What to produce:
From the entries below, list each line with "CROSS".

════════

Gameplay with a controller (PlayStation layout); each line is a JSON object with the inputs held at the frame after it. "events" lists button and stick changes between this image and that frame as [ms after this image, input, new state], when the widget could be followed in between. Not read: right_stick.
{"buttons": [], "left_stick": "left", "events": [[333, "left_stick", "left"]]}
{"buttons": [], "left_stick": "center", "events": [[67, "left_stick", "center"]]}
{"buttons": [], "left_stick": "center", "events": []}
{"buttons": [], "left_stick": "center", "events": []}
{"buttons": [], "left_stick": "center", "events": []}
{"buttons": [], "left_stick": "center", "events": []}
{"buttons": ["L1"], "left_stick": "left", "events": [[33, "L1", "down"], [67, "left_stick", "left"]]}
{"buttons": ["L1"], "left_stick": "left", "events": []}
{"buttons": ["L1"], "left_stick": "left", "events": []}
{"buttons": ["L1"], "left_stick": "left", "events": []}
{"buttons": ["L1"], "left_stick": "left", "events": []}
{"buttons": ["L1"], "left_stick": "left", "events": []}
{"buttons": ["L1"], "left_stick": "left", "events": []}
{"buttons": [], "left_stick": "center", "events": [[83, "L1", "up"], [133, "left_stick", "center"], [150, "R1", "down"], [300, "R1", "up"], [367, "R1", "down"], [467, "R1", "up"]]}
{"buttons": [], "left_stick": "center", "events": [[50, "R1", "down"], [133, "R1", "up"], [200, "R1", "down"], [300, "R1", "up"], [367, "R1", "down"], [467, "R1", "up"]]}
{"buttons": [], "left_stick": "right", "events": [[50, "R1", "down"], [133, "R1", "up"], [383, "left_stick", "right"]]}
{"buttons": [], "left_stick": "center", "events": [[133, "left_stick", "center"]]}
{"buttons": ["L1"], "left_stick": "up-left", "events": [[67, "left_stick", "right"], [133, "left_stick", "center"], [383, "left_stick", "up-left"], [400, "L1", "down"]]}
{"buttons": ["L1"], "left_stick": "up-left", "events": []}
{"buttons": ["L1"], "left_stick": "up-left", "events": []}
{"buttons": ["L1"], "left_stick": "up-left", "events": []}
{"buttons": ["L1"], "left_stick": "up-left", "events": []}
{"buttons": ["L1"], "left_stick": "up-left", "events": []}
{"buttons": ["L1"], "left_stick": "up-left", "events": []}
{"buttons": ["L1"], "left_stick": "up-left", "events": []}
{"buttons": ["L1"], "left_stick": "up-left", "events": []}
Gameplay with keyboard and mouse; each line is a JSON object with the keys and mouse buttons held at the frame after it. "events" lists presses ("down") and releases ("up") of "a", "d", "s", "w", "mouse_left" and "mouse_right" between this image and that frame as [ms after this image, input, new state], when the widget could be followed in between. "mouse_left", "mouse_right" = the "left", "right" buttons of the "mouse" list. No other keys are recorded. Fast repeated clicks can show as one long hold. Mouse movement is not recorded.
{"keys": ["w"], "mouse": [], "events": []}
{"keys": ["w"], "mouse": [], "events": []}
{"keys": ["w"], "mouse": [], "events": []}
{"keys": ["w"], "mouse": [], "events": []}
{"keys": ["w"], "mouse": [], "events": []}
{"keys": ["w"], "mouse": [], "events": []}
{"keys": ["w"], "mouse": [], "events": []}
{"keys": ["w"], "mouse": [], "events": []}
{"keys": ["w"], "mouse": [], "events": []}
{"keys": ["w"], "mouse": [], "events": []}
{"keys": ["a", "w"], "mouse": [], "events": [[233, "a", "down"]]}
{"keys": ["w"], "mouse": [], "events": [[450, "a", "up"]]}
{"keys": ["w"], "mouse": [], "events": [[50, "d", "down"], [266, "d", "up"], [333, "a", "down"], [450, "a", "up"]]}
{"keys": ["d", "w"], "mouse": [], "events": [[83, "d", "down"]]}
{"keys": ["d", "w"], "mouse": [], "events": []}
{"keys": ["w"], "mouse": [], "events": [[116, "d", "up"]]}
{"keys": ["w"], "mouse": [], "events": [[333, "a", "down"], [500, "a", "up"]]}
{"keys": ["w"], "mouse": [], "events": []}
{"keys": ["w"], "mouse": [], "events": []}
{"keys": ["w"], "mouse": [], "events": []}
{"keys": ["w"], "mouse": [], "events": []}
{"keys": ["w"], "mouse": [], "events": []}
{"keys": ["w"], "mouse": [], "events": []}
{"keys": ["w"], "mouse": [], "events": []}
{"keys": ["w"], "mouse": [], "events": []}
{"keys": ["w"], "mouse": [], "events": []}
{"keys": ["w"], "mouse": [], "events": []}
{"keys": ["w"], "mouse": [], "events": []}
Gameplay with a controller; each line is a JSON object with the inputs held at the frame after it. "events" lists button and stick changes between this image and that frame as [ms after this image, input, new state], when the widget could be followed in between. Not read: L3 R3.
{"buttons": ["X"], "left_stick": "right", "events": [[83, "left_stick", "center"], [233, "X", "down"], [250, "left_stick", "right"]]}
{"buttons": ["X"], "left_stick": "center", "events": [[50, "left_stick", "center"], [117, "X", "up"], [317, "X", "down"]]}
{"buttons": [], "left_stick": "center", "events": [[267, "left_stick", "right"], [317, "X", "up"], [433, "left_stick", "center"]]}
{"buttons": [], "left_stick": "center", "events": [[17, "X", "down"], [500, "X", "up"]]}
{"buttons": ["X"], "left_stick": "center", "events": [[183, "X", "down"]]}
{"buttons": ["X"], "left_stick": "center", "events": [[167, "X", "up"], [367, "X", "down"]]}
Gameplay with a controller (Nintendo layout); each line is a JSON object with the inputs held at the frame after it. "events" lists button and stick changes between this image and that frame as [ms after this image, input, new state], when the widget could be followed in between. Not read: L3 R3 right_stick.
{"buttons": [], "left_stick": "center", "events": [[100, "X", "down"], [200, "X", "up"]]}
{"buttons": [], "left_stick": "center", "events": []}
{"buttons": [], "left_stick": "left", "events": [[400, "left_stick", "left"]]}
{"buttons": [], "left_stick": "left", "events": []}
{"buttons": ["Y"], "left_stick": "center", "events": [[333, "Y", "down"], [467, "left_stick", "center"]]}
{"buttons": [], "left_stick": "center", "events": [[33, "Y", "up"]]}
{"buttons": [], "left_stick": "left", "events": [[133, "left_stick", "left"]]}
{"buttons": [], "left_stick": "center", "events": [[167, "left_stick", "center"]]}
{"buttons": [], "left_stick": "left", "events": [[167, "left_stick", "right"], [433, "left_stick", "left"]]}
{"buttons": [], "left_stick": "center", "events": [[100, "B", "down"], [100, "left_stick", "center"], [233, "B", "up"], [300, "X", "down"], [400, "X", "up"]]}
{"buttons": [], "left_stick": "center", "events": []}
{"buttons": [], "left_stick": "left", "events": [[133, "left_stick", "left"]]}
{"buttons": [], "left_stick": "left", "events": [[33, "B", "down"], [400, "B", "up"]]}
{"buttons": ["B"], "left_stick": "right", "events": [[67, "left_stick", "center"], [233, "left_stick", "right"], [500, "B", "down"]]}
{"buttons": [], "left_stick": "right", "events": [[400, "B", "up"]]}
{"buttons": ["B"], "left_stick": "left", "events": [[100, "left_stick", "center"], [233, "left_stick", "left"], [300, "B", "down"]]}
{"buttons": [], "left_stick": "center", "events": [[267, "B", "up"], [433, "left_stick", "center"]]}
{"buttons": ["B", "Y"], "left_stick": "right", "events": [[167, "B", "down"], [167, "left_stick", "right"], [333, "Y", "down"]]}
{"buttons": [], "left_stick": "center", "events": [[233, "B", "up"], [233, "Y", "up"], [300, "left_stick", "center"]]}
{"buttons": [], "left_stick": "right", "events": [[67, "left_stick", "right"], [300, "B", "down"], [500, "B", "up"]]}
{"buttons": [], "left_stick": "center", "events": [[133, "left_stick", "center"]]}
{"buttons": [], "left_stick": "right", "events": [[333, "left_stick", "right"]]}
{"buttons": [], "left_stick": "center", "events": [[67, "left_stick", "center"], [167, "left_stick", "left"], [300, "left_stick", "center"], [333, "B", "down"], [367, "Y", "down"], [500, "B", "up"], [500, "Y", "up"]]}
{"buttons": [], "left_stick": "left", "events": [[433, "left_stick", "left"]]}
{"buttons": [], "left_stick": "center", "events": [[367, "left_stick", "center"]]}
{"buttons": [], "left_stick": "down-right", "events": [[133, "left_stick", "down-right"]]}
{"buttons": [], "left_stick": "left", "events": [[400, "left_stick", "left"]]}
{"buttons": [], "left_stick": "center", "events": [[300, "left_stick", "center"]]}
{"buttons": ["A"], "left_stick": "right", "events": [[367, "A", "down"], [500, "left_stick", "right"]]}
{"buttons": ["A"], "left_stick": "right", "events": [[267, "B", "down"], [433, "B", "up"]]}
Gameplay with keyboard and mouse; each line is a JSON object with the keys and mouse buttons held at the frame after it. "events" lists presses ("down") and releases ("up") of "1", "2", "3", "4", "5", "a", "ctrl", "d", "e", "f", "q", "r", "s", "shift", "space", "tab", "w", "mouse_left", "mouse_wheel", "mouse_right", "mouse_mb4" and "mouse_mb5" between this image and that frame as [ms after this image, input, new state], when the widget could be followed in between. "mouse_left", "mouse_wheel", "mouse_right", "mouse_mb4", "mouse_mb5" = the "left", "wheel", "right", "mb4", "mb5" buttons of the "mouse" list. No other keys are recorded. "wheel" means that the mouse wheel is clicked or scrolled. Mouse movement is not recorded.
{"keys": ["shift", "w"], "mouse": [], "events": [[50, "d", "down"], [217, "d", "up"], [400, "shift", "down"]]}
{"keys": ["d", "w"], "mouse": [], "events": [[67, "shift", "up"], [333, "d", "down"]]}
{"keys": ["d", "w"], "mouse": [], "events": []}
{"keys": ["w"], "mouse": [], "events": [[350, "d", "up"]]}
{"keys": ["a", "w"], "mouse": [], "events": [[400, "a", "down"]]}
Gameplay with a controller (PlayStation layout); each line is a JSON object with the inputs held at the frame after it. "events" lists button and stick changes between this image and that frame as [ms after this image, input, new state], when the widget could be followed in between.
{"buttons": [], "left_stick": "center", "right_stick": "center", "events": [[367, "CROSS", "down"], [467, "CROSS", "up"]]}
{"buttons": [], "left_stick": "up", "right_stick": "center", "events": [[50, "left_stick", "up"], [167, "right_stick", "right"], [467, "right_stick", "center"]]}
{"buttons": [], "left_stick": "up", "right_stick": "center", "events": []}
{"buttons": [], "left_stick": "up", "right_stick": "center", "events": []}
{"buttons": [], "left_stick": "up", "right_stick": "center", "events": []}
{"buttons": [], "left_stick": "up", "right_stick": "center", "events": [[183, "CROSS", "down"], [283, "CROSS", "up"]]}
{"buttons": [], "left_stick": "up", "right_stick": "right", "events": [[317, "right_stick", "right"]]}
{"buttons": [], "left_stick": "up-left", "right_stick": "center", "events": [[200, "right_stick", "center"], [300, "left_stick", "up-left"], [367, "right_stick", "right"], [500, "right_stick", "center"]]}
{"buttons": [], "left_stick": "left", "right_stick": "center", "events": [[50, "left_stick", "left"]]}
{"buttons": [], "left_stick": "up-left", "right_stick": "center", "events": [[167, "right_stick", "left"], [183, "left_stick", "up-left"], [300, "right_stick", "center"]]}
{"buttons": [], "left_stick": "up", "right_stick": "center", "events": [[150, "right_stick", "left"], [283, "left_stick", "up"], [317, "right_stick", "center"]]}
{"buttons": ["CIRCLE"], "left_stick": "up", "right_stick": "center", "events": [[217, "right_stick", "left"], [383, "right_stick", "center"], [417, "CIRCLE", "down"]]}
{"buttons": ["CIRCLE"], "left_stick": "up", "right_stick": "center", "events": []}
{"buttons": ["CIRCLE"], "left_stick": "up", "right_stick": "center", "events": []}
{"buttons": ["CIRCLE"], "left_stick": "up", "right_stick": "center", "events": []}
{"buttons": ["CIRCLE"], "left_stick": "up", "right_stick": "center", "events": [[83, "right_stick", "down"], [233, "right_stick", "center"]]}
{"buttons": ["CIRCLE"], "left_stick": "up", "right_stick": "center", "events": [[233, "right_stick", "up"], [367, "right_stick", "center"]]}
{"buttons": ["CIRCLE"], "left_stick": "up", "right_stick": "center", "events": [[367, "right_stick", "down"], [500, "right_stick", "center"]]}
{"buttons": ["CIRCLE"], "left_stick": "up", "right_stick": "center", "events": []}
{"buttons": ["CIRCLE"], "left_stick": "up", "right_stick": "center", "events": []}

════════

Result of this task:
{"buttons": [], "left_stick": "center", "right_stick": "center", "events": [[367, "CROSS", "down"], [467, "CROSS", "up"]]}
{"buttons": [], "left_stick": "up", "right_stick": "center", "events": [[183, "CROSS", "down"], [283, "CROSS", "up"]]}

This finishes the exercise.